[O Português na 1.ª Pessoa]
Onze teses contra os inimigos do Acordo Ortográfico (II) *
Fernando dos Santos Neves **
«Muito mais do que questão técnico-linguística, o Acordo Ortográfico é uma questão político-estratégica», sustenta o reitor da Universidade Lusófona, no Porto, em artigo publicado no jornal Público, de 9/8/2011. Destinatários: «[Os] que ainda não entenderam que, "conosco ou sem-nosco" como humoristicamente se tem dito e escrito, em virtude da globalização contemporânea e da emergência do Brasil como grande potência (já ouviram falar do BRIC, iniciais de Brasil, Rússia, Índia, China..., a que eu gostaria de ver acrescentada também a inicial "A" de Angola...?), será imprescindível a existência de um Acordo Ortográfico (por enquanto, com alguma magnanimidade dos outros parceiros da língua portuguesa).» Trata-se de um texto mais desenvolvido em relação a outro anterior, com o mesmo título, publicado no Jornal de Letras de 14/8/2008, e em linha desde então, também neste espaço.

§ **Dados brutos**:
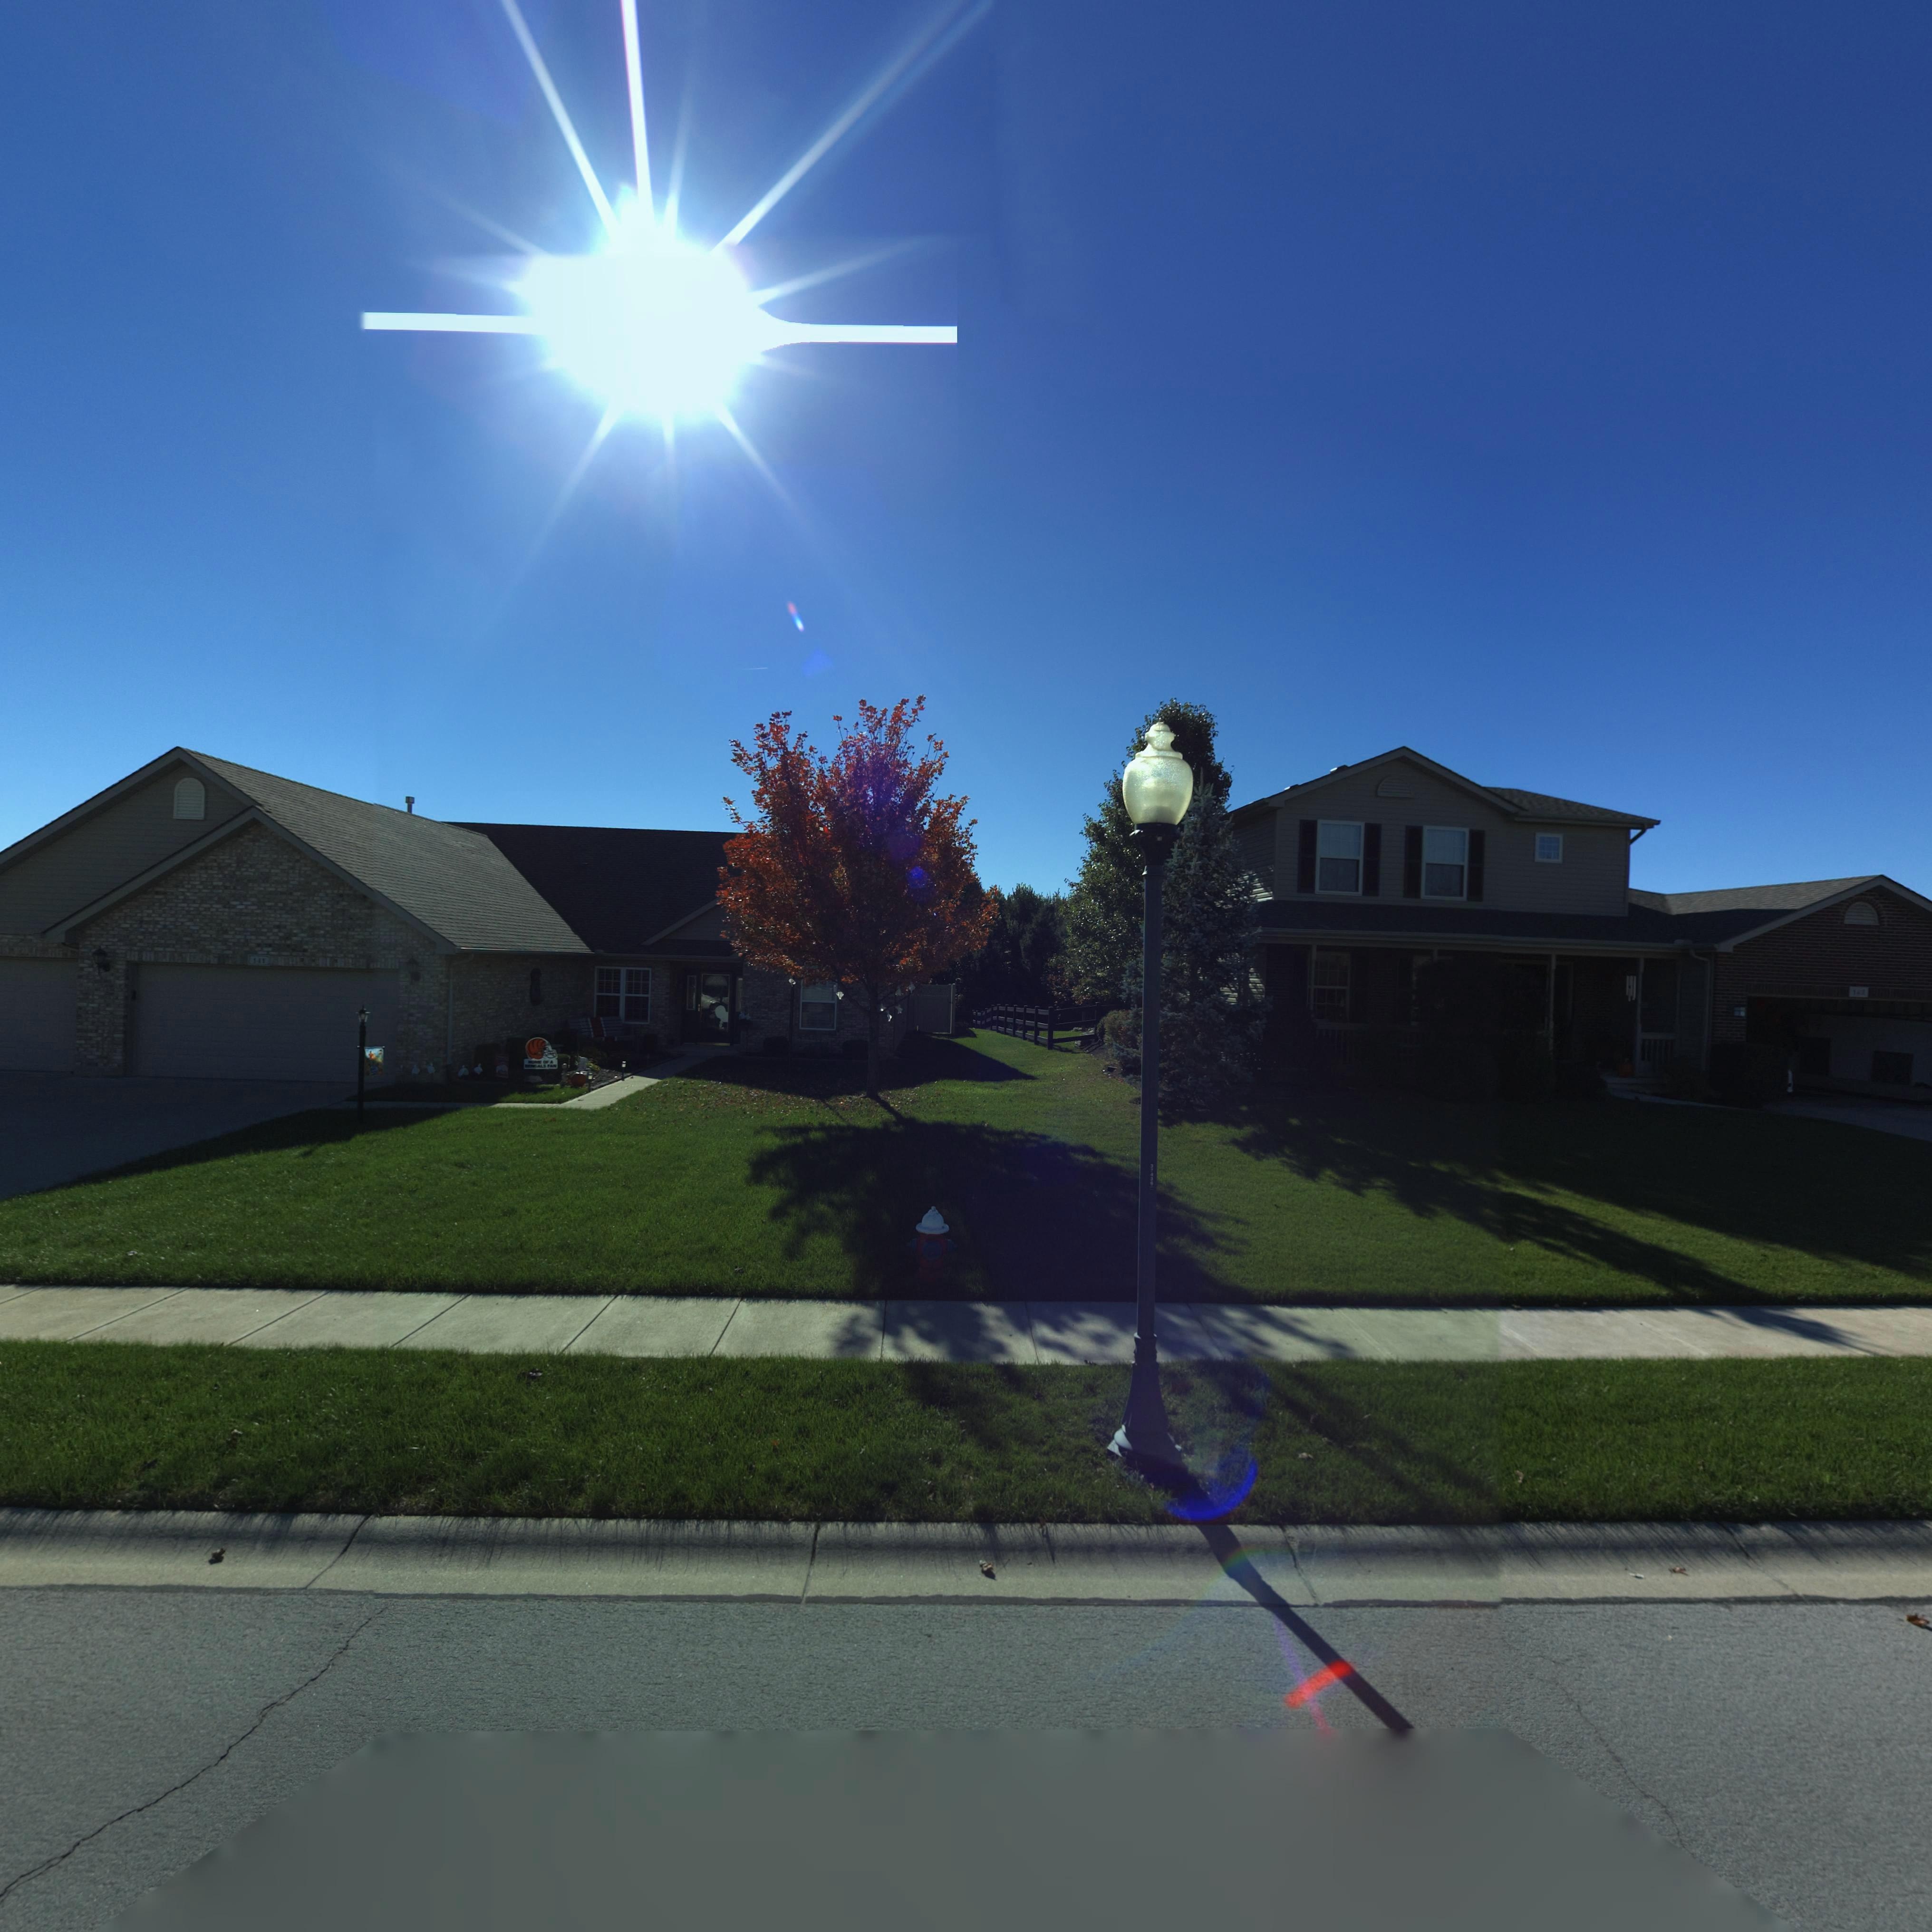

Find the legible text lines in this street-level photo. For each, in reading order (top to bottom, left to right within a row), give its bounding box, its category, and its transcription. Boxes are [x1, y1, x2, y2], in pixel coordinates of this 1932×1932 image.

§ **Descrição do problema**: Como se pode resumir o parágrafo do texto apresentado que começa por «Muito mais do que questão técnico-linguística», conservando os factos principais? Este material provém de outra fonte.

§ **Resposta à tarefa**: Num artigo publicado no jornal Público a 9/8/2011, o reitor da Universidade Lusófona, no Porto, defende que o Acordo Ortográfico é sobretudo uma questão político-estratégica e não técnico-linguística. O artigo dirige-se a quem ainda não entendeu que, devido à globalização e à emergência do Brasil como grande potência, um Acordo Ortográfico será imprescindível. O autor refere o BRIC e gostaria de lhe ver acrescentado o «A» de Angola. Acrescenta que, por enquanto, esse acordo exige alguma magnanimidade dos outros parceiros da língua. O texto desenvolve um outro, anterior e com o mesmo título, publicado no Jornal de Letras a 14/8/2008 e disponível em linha neste espaço desde então.